**Aim of the exercise**: Tell how many lines of the material below hold "will". The reply is that number alone.
--- START ---
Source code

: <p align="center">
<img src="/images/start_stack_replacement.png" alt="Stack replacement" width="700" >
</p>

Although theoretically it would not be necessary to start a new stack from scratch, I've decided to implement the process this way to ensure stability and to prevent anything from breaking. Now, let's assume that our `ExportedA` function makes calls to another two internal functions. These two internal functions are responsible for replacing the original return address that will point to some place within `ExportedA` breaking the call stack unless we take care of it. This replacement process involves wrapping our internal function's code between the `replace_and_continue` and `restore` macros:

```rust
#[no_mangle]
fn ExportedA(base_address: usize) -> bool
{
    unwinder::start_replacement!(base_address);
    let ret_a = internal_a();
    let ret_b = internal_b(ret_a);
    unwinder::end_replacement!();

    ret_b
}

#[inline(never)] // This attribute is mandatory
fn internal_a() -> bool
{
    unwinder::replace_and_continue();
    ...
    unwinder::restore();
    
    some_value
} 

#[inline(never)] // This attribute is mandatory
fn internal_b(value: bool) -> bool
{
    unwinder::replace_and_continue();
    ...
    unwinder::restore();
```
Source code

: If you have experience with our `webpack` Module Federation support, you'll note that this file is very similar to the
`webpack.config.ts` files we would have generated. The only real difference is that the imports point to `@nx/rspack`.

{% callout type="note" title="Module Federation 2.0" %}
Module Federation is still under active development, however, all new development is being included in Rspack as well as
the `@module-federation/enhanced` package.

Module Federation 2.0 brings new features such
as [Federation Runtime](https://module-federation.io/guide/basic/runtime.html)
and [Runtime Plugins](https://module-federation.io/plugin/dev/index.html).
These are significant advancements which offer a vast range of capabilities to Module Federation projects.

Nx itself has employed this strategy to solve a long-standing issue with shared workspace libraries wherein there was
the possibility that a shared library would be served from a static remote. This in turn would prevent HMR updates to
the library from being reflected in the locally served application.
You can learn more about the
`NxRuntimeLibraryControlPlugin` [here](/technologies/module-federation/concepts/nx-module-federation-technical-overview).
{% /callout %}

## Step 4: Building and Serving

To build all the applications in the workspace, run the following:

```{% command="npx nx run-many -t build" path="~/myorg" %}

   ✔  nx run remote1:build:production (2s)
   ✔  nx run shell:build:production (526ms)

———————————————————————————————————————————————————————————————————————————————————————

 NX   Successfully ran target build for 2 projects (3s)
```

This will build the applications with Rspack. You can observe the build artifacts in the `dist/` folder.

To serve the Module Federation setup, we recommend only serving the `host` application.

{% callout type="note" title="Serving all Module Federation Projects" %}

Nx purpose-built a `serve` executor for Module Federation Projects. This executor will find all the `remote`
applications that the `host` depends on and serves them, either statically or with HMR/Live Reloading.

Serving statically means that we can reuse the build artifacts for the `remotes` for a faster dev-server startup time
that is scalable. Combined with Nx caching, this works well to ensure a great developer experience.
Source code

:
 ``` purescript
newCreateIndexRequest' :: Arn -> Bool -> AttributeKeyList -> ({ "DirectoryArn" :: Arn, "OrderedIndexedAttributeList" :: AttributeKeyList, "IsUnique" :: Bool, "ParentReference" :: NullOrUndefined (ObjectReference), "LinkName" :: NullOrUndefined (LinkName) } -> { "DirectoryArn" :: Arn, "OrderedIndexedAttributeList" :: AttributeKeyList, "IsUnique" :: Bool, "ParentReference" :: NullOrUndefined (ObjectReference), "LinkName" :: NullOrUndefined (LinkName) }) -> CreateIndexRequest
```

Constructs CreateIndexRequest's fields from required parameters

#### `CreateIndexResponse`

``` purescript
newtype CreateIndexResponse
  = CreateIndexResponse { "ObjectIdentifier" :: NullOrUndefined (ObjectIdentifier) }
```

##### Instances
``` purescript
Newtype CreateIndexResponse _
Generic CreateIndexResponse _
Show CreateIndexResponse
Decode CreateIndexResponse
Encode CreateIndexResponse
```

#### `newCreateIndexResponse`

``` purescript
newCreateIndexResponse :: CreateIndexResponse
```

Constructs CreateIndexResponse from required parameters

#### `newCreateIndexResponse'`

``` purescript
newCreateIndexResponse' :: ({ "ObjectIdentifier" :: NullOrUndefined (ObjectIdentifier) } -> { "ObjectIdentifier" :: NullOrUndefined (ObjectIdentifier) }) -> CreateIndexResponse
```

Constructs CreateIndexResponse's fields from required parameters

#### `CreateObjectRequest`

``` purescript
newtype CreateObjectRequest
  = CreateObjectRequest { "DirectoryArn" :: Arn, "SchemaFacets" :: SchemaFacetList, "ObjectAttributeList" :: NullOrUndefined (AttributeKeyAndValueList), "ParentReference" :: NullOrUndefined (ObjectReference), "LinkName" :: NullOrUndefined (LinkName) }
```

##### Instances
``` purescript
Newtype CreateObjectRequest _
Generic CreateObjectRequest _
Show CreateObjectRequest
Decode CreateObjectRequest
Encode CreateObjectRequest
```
--- END ---
**Task solution**: 3